I’d strongly recommend using fresh sage for this recipe. Dried sage won’t crisp up in the butter and has a quite different flavor that can taste dusty or slightly musty compared to the bright, aromatic quality of fresh leaves. The crispy sage leaves are a key part of the dish, both for flavour and texture. Fresh sage is widely available at most supermarkets, and a single bunch will give you more than enough for this recipe.
Filled pasta is the most traditional choice. Ricotta and spinach ravioli, butternut squash ravioli or cheese tortellini are all classic pairings. Potato gnocchi is another favourite. For long pasta, pappardelle or tagliatelle work well because the wide, flat ribbons hold the sauce nicely. Spaghetti works too, though filled pasta or gnocchi is where this sauce really shines.
If the sauce feels oily rather than silky, it likely needs pasta water. When you toss the pasta into the sauce, add a few tablespoons of the starchy pasta cooking water and toss vigorously. The starch in the water emulsifies with the butter to create a glossy, cohesive sauce that clings to the pasta rather than sitting on top as a pool of oil. Keep adding small amounts and tossing until the sauce looks creamy and coats each piece of pasta.
Add the sage leaves after the butter has browned, not during. If you add them too early, they’ll burn while the butter is still developing its colour. Once the butter is golden brown and nutty, add the sage leaves and they’ll crisp in about 30 to 60 seconds. Remove the pan from heat as soon as the leaves are crisp and the edges have curled slightly. Having the pan off the heat when the sage goes in is a safer approach if you’re nervous about timing.
Yes, the lemon is optional. The sauce will still be delicious with just the brown butter and sage. However, I’d recommend including it if you can. The acidity brightens the dish and prevents it from feeling heavy, especially if you’re serving a generous portion over pasta. Without it, the sauce can taste one-dimensional after a few bites.
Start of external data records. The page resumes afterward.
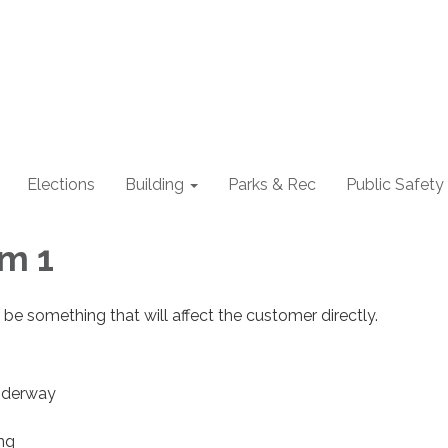
Elections
Building
Parks & Rec
Public Safety
m 1
 be something that will affect the customer directly.
nderway
ing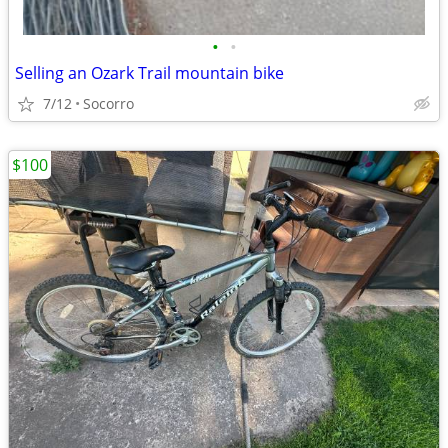
•
•
Selling an Ozark Trail mountain bike
7/12
Socorro
$100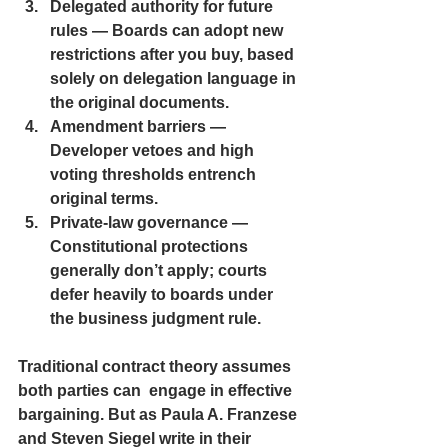
Delegated authority
 for future 
rules — Boards can adopt new 
restrictions after you buy, based 
solely on delegation language in 
the original documents.
Amendment barriers
 — 
Developer vetoes and high 
voting thresholds entrench 
original terms.
Private-law governance 
— 
Constitutional protections 
generally don’t apply; courts 
defer heavily to boards under 
the business judgment rule.
Traditional contract theory assumes 
both parties can  engage in effective 
bargaining. But as Paula A. Franzese 
and Steven Siegel write in their 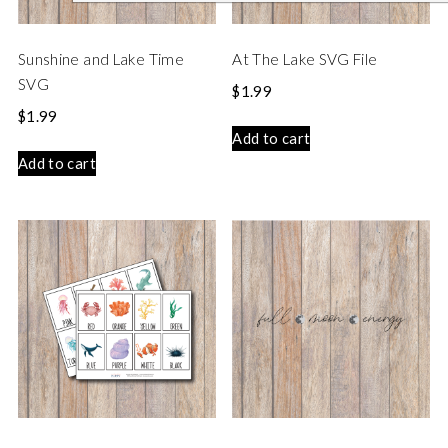
Sunshine and Lake Time
At The Lake SVG File
SVG
$
1.99
$
1.99
Add to cart
Add to cart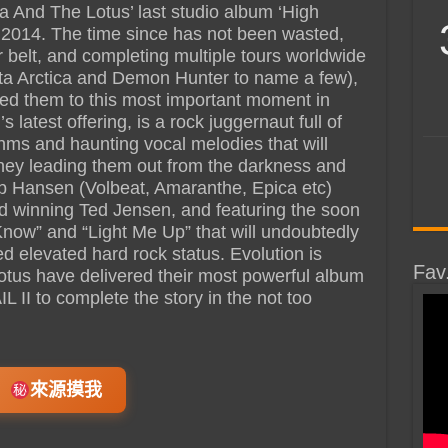
ra And The Lotus’ last studio album ‘High
 2014. The time since has not been wasted,
ir belt, and completing multiple tours worldwide
ata Arctica and Demon Hunter to name a few),
 led them to this most important moment in
’s latest offering, is a rock juggernaut full of
thms and haunting vocal melodies that will
urney leading them out from the darkness and
ob Hansen (Volbeat, Amaranthe, Epica etc)
winning Ted Jensen, and featuring the soon
Know” and “Light Me Up” that will undoubtedly
 elevated hard rock status. Evolution is
Fav
otus have delivered their most powerful album
 II to complete the story in the not too
來源摸我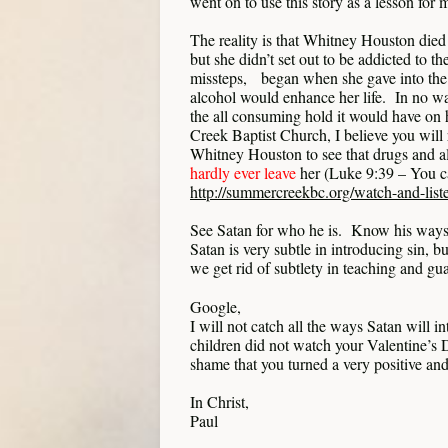
went on to use this story as a lesson for 
The reality is that Whitney Houston died
but she didn’t set out to be addicted to th
missteps, began when she gave into the s
alcohol would enhance her life. In no wa
the all consuming hold it would have on
Creek Baptist Church, I believe you will
Whitney Houston to see that drugs and 
hardly ever leave
her (Luke 9:39 – You ca
http://summercreekbc.org/watch-and-list
See Satan for who he is. Know his ways.
Satan is very subtle in introducing sin, bu
we get rid of subtlety in teaching and gua
Google,
I will not catch all the ways Satan will 
children did not watch your Valentine’s 
shame that you turned a very positive and
In Christ,
Paul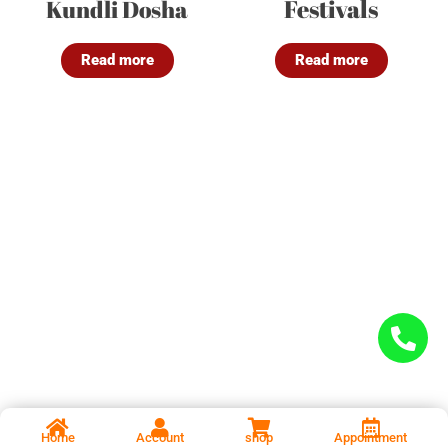
Festivals
Kundli Dosha
Read more
Read more
Home
Account
shop
Appointment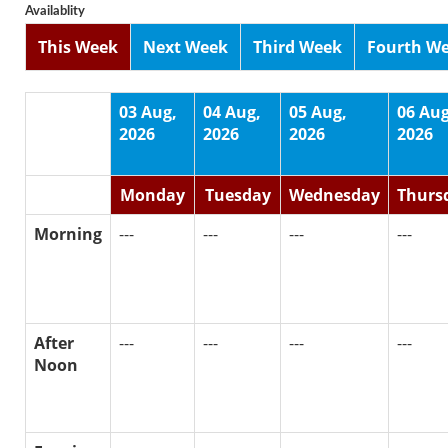
Availablity
This Week
Next Week
Third Week
Fourth W
03 Aug,
04 Aug,
05 Aug,
06 Aug
2026
2026
2026
2026
Monday
Tuesday
Wednesday
Thurs
Morning
---
---
---
---
After
---
---
---
---
Noon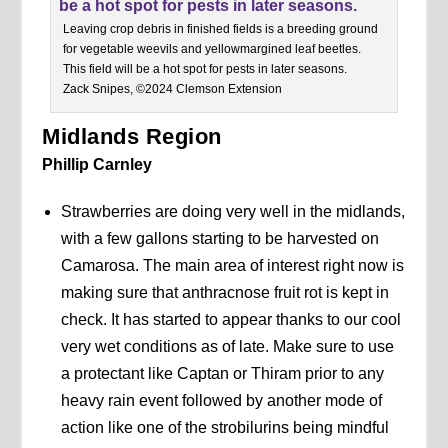
Leaving crop debris in finished fields is a breeding ground
for vegetable weevils and yellowmargined leaf beetles.
This field will be a hot spot for pests in later seasons.
Zack Snipes, ©2024 Clemson Extension
Midlands Region
Phillip Carnley
Strawberries are doing very well in the midlands,
with a few gallons starting to be harvested on
Camarosa. The main area of interest right now is
making sure that anthracnose fruit rot is kept in
check. It has started to appear thanks to our cool
very wet conditions as of late. Make sure to use
a protectant like Captan or Thiram prior to any
heavy rain event followed by another mode of
action like one of the strobilurins being mindful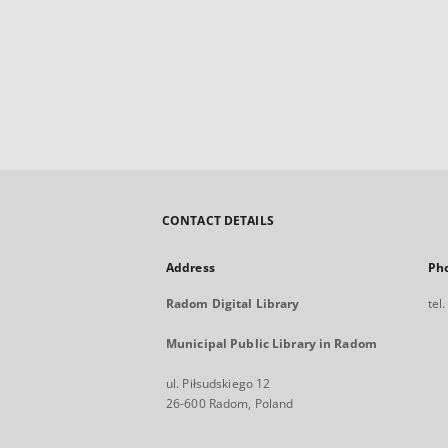
CONTACT DETAILS
Address
Ph
Radom Digital Library
tel
Municipal Public Library in Radom
ul. Piłsudskiego 12
26-600 Radom, Poland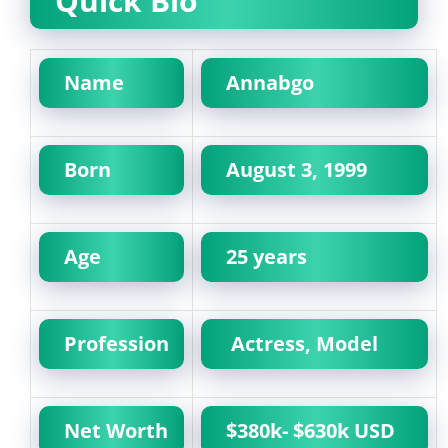
Quick Bio
Name
Annabgo
Born
August 3, 1999
Age
25 years
Profession
Actress, Model
Net Worth
$380k- $630k USD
No. Brown butter (beurre noisette) is butter cooked until the milk solids are golden brown and nutty. Burnt butter has gone past that stage and the milk solids have turned dark and bitter. The difference is only a matter of seconds and about 10 degrees of temperature, which is why watching the colour carefully and pulling the pan off the heat at the right moment is so important. If it smells bitter or acrid rather than nutty and toasty, it’s gone too far.